Direction: Which lines in the listing below contain the string "rangeland"? Pull out each of them in full, and treat uppercase and lowercase letters as distinct.

## START Material for this exercise

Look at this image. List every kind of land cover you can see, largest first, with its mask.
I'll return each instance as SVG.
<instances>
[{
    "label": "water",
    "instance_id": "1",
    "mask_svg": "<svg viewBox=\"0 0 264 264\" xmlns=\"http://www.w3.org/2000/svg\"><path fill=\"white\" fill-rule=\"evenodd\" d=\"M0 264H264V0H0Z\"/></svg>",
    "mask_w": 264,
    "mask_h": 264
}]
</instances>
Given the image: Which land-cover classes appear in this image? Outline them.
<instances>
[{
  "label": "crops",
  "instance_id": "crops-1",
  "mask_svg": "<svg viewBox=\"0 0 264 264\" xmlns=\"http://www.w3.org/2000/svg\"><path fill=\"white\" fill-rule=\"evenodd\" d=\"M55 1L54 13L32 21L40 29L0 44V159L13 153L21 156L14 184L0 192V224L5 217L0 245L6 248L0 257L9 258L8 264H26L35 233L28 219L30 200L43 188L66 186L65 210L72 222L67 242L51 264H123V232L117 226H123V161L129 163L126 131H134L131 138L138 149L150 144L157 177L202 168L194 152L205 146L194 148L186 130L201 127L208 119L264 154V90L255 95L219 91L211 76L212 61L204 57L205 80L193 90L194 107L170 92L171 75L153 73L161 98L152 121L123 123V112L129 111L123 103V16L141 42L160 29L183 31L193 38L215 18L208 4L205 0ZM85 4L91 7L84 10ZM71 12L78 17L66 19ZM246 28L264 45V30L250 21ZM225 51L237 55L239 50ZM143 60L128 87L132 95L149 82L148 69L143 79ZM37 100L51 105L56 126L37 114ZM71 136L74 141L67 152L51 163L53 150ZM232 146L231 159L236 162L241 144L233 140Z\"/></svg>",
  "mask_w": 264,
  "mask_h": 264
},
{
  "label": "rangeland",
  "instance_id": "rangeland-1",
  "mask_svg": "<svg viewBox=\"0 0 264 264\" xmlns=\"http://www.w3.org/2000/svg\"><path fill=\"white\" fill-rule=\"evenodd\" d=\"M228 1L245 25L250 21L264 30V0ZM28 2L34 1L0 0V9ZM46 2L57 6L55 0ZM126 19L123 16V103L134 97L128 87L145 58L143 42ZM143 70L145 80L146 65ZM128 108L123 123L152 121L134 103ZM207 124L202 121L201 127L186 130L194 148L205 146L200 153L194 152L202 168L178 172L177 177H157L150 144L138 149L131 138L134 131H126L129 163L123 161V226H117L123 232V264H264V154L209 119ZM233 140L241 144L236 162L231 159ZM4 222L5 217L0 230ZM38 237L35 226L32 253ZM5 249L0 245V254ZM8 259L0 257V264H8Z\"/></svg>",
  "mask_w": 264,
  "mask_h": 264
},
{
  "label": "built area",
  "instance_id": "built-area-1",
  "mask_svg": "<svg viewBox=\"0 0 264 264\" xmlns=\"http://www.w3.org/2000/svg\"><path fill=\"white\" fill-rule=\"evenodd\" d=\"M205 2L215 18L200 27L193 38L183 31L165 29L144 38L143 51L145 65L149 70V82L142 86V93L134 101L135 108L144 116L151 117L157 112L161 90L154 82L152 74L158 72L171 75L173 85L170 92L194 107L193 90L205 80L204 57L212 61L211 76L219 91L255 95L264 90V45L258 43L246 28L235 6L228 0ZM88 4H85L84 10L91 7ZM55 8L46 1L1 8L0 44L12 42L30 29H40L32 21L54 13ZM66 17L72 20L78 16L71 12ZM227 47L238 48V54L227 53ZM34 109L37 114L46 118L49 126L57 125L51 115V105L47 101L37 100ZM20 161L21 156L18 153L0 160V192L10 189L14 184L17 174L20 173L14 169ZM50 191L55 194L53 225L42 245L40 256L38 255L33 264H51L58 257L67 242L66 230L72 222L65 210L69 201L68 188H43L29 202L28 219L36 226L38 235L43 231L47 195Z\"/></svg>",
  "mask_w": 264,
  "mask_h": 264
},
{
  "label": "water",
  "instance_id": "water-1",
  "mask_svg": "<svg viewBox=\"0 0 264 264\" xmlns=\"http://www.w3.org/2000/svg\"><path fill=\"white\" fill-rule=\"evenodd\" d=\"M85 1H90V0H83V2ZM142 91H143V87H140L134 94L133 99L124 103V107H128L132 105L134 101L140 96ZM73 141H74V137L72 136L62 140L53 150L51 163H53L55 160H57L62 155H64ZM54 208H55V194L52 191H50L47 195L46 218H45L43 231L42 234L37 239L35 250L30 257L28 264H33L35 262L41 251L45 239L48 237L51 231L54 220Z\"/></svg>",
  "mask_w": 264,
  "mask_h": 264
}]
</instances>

## END Material for this exercise

Reply to the exercise:
  "label": "rangeland",
  "instance_id": "rangeland-1",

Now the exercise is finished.